Summary
Benchmarking times for Channels in Julia - using a ~5GB tsv file
- Baseline: Bash tools (cat, grep - baseline written in C)
- ~ 2 seconds
- Julia: Simple loop with eachline
- ~ 4-5 seconds (2nd-run, not pre-compilation, etc)
- Julia Channel implementation
- ~ 11 seconds (2nd-run, not pre-compilation, etc)
Also:
- Pure Python
- ~ 4-5 seconds
Longer Explaination
I have been working towards making the most performant/standard type of multiprocessing design pattern wherein data is either streamed from disk or a download stream, pieces are fed to all cores on the system, and then the output from this is serialized to disk. This is obviously a hugely important design to get right, since most programming tasks fall within this description.
Julia seems like a great choice for this due to it's supposed ability to be performant.
In order to serialize the IO to/from disk or download and then to send data to each processor, Channels seem to be the suggested choice by Julia.
However, my tests so far seem to indicate that this is extremely non-performant.
The simplest example displays just how exceedingly slow Channels (and Julia!) are at this. It's been very disappointing.
A simple example of grep and cat (removing multiprocessing bits for clarity):
Julia code:
using CodecZlib: GzipDecompressorStream
using TranscodingStreams: NoopStream
"""
A simple function to "generate" (place into a Channel) lines from a file
- This mimics python-like behavior of 'yield'
"""
function cat_ch(fpath)
Channel() do ch
codec = endswith(fpath, ".gz") ? GzipDecompressorStream : NoopStream
open(codec, fpath, "r") do stream
for (i, l) in enumerate(eachline(stream))
put!(ch, (i, l))
end
end
end
end
function grep_ch(line_chnl, searchstr)
Channel() do ch
for (i, l) in line_chnl
if occursin(searchstr, l)
put!(ch, (i, l))
end
end
end
end
function catgrep_ch(fpath, search)
for (i, l) in grep_ch(cat_ch(fpath), search)
println((i, l))
end
end
function catgrep(fpath, search)
codec = endswith(fpath, ".gz") ? GzipDecompressorStream : NoopStream
open(codec, fpath, "r") do stream
for (i, l) in enumerate(eachline(stream))
if occursin(search, l)
println((i,l))
end
end
end
end
if abspath(PROGRAM_FILE) == @__FILE__
fpath = ARGS[1]
search = ARGS[2]
catgrep_ch(fpath, search)
end
Performance Benchmarks
1) Baseline:
user@computer>> time (cat bigfile.tsv | grep seachterm)
real 0m1.952s
user 0m0.205s
sys 0m2.525s
3) Without Channels (Simple) in Julia:
julia> include("test1.jl")
julia> @time catgrep("bigfile.tsv", "seachterm")

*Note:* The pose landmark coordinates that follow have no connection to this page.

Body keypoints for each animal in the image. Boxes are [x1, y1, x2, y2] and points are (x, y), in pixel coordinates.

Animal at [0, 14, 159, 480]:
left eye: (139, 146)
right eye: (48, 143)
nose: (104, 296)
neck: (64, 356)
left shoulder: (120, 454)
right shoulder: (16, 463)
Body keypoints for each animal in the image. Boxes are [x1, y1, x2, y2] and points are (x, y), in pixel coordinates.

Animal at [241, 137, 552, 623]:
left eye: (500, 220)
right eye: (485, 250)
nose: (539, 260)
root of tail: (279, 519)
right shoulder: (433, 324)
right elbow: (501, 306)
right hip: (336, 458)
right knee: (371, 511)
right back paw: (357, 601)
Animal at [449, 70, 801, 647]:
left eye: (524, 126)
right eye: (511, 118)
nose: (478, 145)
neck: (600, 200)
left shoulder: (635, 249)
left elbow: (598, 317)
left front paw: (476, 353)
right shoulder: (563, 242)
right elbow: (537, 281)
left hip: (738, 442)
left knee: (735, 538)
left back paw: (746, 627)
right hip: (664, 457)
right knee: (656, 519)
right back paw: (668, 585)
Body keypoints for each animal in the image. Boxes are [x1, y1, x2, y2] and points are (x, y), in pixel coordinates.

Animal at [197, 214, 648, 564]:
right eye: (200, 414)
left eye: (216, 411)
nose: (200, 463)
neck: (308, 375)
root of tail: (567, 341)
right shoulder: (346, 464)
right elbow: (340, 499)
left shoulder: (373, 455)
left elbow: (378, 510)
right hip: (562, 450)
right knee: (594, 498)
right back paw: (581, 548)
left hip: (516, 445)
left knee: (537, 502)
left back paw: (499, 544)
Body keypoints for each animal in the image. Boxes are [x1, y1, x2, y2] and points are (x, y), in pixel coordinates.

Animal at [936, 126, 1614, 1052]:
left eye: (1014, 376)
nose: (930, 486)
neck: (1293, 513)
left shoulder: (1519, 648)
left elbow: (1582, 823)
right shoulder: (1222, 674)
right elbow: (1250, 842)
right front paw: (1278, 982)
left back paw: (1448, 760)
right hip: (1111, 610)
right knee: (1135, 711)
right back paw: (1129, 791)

4.448542 seconds (20.30 M allocations: 10.940 GiB, 5.00% gc time)
julia> @time catgrep("bigfile.tsv", "seachterm")
4.512661 seconds (20.30 M allocations: 10.940 GiB, 4.87% gc time)
So, it's like 2-3x worse, in the most simplistic possible case. Nothing fancy is done here at all, and it isn't due to pre-compilation.
3) Channels in Julia:
julia> @time catgrep_ch("bigfile.tsv", "seachterm")

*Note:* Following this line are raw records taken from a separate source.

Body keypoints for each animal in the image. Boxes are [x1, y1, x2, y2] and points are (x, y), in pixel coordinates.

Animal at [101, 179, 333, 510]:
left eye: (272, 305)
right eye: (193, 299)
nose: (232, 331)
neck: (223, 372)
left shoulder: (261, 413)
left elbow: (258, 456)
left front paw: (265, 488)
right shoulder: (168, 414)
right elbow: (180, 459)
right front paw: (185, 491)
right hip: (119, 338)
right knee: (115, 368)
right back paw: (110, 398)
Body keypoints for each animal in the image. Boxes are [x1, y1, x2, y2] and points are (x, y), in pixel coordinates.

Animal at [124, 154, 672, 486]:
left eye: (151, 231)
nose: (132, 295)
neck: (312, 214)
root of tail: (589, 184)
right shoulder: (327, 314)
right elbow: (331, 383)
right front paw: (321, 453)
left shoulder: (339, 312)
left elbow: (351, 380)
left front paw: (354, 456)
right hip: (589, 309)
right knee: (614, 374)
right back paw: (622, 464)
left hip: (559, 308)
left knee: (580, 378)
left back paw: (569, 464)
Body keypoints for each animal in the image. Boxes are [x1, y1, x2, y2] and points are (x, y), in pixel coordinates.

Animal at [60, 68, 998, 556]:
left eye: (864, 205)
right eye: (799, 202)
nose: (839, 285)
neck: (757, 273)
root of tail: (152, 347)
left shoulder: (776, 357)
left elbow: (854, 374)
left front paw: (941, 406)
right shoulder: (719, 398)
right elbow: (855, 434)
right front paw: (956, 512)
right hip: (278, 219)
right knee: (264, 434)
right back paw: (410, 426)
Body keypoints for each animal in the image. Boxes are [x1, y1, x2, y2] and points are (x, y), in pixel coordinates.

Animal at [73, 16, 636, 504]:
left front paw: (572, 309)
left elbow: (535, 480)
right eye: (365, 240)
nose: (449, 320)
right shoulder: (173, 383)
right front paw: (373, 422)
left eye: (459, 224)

11.691557 seconds (65.45 M allocations: 12.140 GiB, 3.06% gc time, 0.80% compilation time)
julia> @time catgrep_ch("bigfile.tsv", "seachterm")
11.403931 seconds (65.30 M allocations: 12.132 GiB, 3.03% gc time)
This is really horrible, and I'm not sure how it becomes so sluggish.
Is the way in which Channels are used here wrong?